As well as being customers of the new photographers, Ada Lovelace and her circle were intrigued by the science of photography and the contribution photographic processes might make to science. Apart from her famous paper on Babbage’s Analytical Engine, her only other known publication is in the form of long footnotes to an article by her husband, William Earl of Lovelace, in the Royal Agricultural Society journal. The article, which he describes as being written for the ‘leather-gaiter-and-top-boot-mind’, reviews a paper by the French economist Gasparin, about possible laws linking climate and the yield of crops, referring to a wide variety of observations of weather and plants collected by both professionals and amateurs.

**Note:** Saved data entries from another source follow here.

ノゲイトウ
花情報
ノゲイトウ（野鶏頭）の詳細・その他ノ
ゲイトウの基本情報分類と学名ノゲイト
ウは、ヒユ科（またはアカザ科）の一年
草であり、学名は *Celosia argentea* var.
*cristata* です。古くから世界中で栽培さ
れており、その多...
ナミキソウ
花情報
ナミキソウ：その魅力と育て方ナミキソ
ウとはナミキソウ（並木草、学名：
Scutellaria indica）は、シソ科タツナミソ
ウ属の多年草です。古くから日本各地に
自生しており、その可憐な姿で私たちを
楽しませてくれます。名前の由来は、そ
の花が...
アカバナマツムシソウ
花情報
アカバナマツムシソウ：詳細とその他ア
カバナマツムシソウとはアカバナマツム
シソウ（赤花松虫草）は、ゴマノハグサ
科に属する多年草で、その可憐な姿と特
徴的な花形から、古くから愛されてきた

Ada Lovelace observes that photographic devices, such as the actinograph designed by her friend John Herschel, allow the construction of ‘meteorological instruments of the utmost delicacy’, and criticises Gasparin ‘who seems to write unaware of the means which photography has offered’.

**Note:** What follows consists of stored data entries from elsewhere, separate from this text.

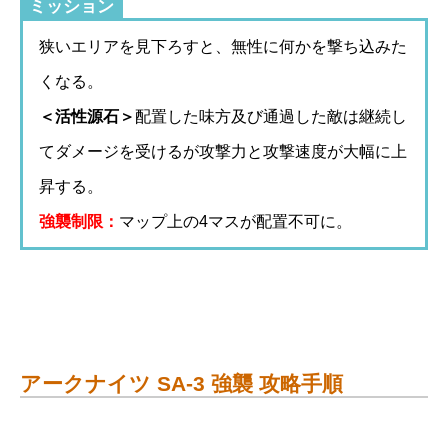
ミッション
狭いエリアを見下ろすと、無性に何かを撃ち込みた
くなる。
＜活性源石＞
配置した味方及び通過した敵は継続し
てダメージを受けるが攻撃力と攻撃速度が大幅に上
昇する。
強襲制限：
マップ上の4マスが配置不可に。
アークナイツ SA-3 強襲 攻略手順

In similar vein, she reflected on the potential of photography in providing objective evidence of psychic phenomena. In an unpublished article she writes, ‘If amateurs, of either sex, would amuse their idle hours with experimenting on this subject, & would keep an accurate journal of their daily observations, we should in a few years have a mass of registered facts to compare with the observation of the Scientific’, concluding that ‘we believe that it is as yet quite unsuspected how important a part photography is to play in the advancement of human knowledge’.

AdaByron-1834-1000x1200

Daguerreotype of an 1852 painting of Ada Lovelace, reproduced by courtesy of G M Bond

A third poignant daguerreotype, by an unknown photographer, is a photograph of a small portrait of Ada Lovelace, frail and thin, painted by Henry Wyndham Phillips in the last months of her life, when she was in great pain from uterine cancer.  Her husband recorded progress on the portrait in his diary – on 2 August ‘she managed to remain long enough when he came for him to make some progress’, on 3 August that he was ‘getting on with the portrait’, and on 13 August that though ‘the suffering was so great that she could scarce avoid crying out’, yet ‘she sat at the piano some little time so that the artist could portray her hands’. The Bodleian archives contain a note written in her last days, in which she leaves ‘a daguerreotype from Philips’s portrait of me’ to her mother’s friend, Miss Montgomery.